Anderson, Chris. Free: The future of a radical price. New York: Hyperion, 2009. 274pp.

This is one of those books that I just seemed to argue with constantly while I was reading it. You know, "Hey, you, book, you're just plain wrong about this!"

But, as much as I argued with it, as much as I wanted all of the main points to be wrong, as much as I disagreed with many of the details, by the end I grudgingly accepted that Chris Anderson's Free: The Future of a Radical Price might just have a few very valid things to say about the way the economics of online content is evolving.

This is the Google generation, and they're grown up online simply assuming that everythng digital is free. They have internalized the subtle market dynamics of near-zero marginal cost economics in the same way that we internalize Newtonian mechanics when we learn to catch a ball. The fact that we are now creating a global economy economy around the price of zero seem[s] too self-evident to even notice. (p. 5)

Briefly, Anderson's premise is that it will get increasingly difficult to get anyone to directly pay for online content. It's just too easy to copy it and get around any kind of copy protection or paywall scheme. This applies to newspapers, books, music, stock information, anything. Digital information wants to be free. On the other hand, people who create digital information still want to be able to pay their bills. Anderson goes into great detail outlining how all the different Free business models work, some seem more sensible than others.

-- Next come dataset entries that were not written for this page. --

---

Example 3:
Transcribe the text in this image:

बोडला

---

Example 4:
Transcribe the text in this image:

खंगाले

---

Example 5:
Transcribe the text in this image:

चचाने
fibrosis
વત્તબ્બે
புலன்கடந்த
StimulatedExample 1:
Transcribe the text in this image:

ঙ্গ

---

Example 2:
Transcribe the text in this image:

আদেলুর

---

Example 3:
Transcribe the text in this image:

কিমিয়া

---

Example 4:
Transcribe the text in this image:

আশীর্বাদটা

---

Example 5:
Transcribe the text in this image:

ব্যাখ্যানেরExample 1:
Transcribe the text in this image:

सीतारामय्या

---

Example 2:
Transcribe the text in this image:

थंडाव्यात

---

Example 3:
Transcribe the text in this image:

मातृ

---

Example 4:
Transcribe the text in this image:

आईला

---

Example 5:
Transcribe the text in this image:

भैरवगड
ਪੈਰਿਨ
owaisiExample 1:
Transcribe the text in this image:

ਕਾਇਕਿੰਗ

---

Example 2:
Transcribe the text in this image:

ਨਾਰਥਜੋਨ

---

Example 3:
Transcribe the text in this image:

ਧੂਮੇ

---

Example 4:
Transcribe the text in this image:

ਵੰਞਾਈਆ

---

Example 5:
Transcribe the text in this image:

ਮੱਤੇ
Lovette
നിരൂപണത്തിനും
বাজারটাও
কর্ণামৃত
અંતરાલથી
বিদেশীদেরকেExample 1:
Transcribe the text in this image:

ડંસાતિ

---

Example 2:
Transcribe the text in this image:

The key idea: get over selling content directly. Sell things around the content, like swag or premium services or experiences. The content is basically about building reputation to sell other things.

Of course, he's too glib and even arrogant about it. After all, he's editor of Wired and that's part of his job description. He assumes that everything, every market sector, will follow one rule.

Personally, I don't think the transition to Free digital business models is going to be smooth at all. Take the music business. Sure CD sales are sagging with iTunes and other digital channels not quite taking up the slack. Sure, the big beneficiaries of touring dollars are the dinosaur acts that became famous and built their reputation under the old music business models. But, something new is emerging. It's just won't be as profitable for artists. It'll probably be a flatter system, with fewer Rolling Stones-scale acts but more that are able to make at least a decent living from constant touring and t-shirt sales. The whole music industry will become more like the Jazz scene has been for the last few decades. Is that good news or bad news?

It's good news for music consumers as we will most likely pay an awful lot less real money over time to feed our addictions, even when you factor in what we're willing to dish out for swag, concerts, etc. After all, it's not like we weren't going to buy those things anyways.

But, it's likely indifferent to bad news for music producers. If consumers are spending less, then there's less flowing around in the ecosystem. More acts making steady but not spectacular money sounds great, but not so much when you consider the average career length in the music business.

And I guess that's ok. It'll happen to the book business too, as publishers and bookstores get disintermediated and authors have to chase scarce dollars on their own.

It'll even happen to scholarly publishing. But that's another post another time.

The business model in the digital age is essentially about scarcity. Scarcity sells. Who ever controls the access to scarce information can make money selling that information. In the past, publishers controled the scarcity and profited from it. In the digital economy, where's the scarcity? There's no shortage of music on the web. There's also no shortage of text to read. There's currently a scarcity of the best science information (or at least, what we all assume is the best) because the big publishers and societies control access. But how long can that last? As soon as the real producers (ie. scientists) realize that they're the ones who really control the scarcity of information, the old edifice will start to crumble. At that point, the scarcity will start to become more explicitly the time of editors and reviewers.

Anyways, I'm going on way too long here. Buy the book, argue with it, deny it, challenge it, find stuff that doesn't make sense or is overblown, because it's all there.

Another quote:

Commodity information(everybody gets the same version) wants to be free. Customized information (you get something unique and meaningful to you) wants to be expensive.

*snip*

Abundant information wants to be free. Scarce information wants to be expensive. (p. 97)

And another, about how his company kept on trying to get people to delete old emails:

The answer is simple: Somehow we got stuck thinking that storage was expensive when in fact it had become dirt cheap. We treated the abundant thing -- hard drive capactiy -- as if it were scarce, and the scarce thing -- people's time -- as if it were abundant. We got the equation backward.

*snip*

This is a lesson about embracing waste...today's innovator's are the one's who spot the new abundances and figure out how to squander them. In a good way! (p. 191)

As for who I think should acquire the book, library-wise. It's a no-brainer for business collections and any collection that supports study of the culture or economics of the online world. Most public libraries would probably also benefit from having it, particularly in downtown, bedroom community or business district branches.

Anderson, Chris. Free: The Future of a Radical Price. New York: Hyperion, 2009. 274pp.